Online chat with Mary Towe and Dr. Steve Kotch

January 28, 2007

Editor's note: On Tuesday, Jan. 23, The Herald-Mail held an online chat with Washington County Hospital's Mary Towe, vice president, chief nursing officer, and Dr. Steve Kotch, director of emergency medicine, who discussed the recent red and yellow alerts at the hospital and what they mean for patient care.

Our next chat will be Wednesday, Feb. 14, at 1:30 p.m. with John Barr, who is president of the Washington County Commissioners.

Those wishing to submit questions in advance may e-mail them to

The following is an edited version of Tuesday's chat.

Dixie: This is the first I've heard of these alerts. Can you briefly explain the differences between the three levels of alerts - red, yellow and trauma bypass?

Dr. Kotch: Red alert is a lack of monitored beds in the facility. That would include ICUs, telemetry beds and the emergency department. Red alert reflects more of ability to care for the critically-ill patient.


Yellow alert is a state in which the emergency department is overwhelmed with either a high volume of patients, or a one-time, high-volume accident. This would reflect on the ability of emergency room department staff to care for new incoming patients.

Trauma bypass would mean that we do not have the capability at that time to care for a critically-ill trauma patient. An example would be lack of operating rooms due to a high number of cases or the unavailability of a trauma surgeon.

Moderator: It has been reported that there will be fewer beds at the new Robinwood hospital than the downtown location currently has. Given the growth the area is experiencing, won't that make the problem worse?

Towe: Licensed beds are designated through the planning agency of the State of Maryland. The state planning agency fully controls the number of beds and the number of hospitals that it will approve.

While we'll have four fewer licensed beds than in the current hospital, utilization will actually improve because each room will be for one patient.

Currently, in the present hospital, more than two-thirds of the beds are in semi-private rooms. At any time, 10 to 15 percent of those beds are unavailable because of the need to isolate one patient, because we don't put men in rooms with women patients and because patients have incompatible diagnoses.

In the new facility, we have planned an additional bed tower that we will rough in to accommodate future growth.

The plans for the hospital at Robinwood include ample expansion opportunities, both in bed complement, emergency department and operating rooms to address the growing community population and future advances in technology.

Moderator: Lou Ann Myers, clinical manager for the emergency room, said earlier this month that the problem is not staffing, but space.

Will renovations to the current emergency room improve that situation?

Kotch: Our current emergency department is seeing approximately 70,000 patients per year.

We are currently operating in a facility designed to see approximately 47,000. So there's a clear need for more space. As a temporary measure - until the construction of the new hospital - we are currently about to finish a new seven-bed express care area.

The current express care will be renovated into six new emergency department beds.

In addition to the expansion, there will be various renovations to the physical plant of the emergency department, as well as enhanced and improved bedside monitoring capabilities.

While this can be viewed as expensive expansion, we anticipate 225,000 emergency department visits during the 36 months it would take to construct the new hospital. Physician and nursing staff is currently adequate to meet this expansion.

Moderator: We have heard that irregardless of their condition, patients who arrive by ambulance are treated more quickly than those who are taken to the emergency room by family or friends. Have you seen any evidence that patients are using ambulances to bypass long waits in the emergency room?

Kotch: Contrary to what might be perceived, ambulance patients undergo the same triage process as patients who arrive at our front door.

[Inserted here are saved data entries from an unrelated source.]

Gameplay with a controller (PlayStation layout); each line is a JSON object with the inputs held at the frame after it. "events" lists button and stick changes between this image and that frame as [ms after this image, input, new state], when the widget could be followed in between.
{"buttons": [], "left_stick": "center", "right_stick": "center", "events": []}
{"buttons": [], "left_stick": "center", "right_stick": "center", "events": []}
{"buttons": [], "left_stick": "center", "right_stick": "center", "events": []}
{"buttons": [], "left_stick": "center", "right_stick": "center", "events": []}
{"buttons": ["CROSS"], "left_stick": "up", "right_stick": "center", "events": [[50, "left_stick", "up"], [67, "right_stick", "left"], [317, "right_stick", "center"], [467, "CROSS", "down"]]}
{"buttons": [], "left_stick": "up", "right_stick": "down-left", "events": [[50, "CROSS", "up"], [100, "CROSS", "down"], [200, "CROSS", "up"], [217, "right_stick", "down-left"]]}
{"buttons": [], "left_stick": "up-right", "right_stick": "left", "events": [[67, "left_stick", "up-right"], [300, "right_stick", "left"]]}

If the emergency department is full and the patient is able to be triaged to the waiting room, this might occur.

One has to understand that, in general, ambulance patients tend to have more serious illnesses.

However, some patients presenting through the front door may be more ill than an ambulance patient. The bottom line is that we feel that our triage system works and is applied universally to all of our patients.

Moderator: How should a patient decide whether to come to the emergency room or to an urgent-care center?

Towe: One helpful place to start would be calling the hospital triage line, at 1-800-274-0499.

A specially-trained nurse can assist the caller in determining the appropriate level of treatment. In an emergency, however, it's always best to call 911.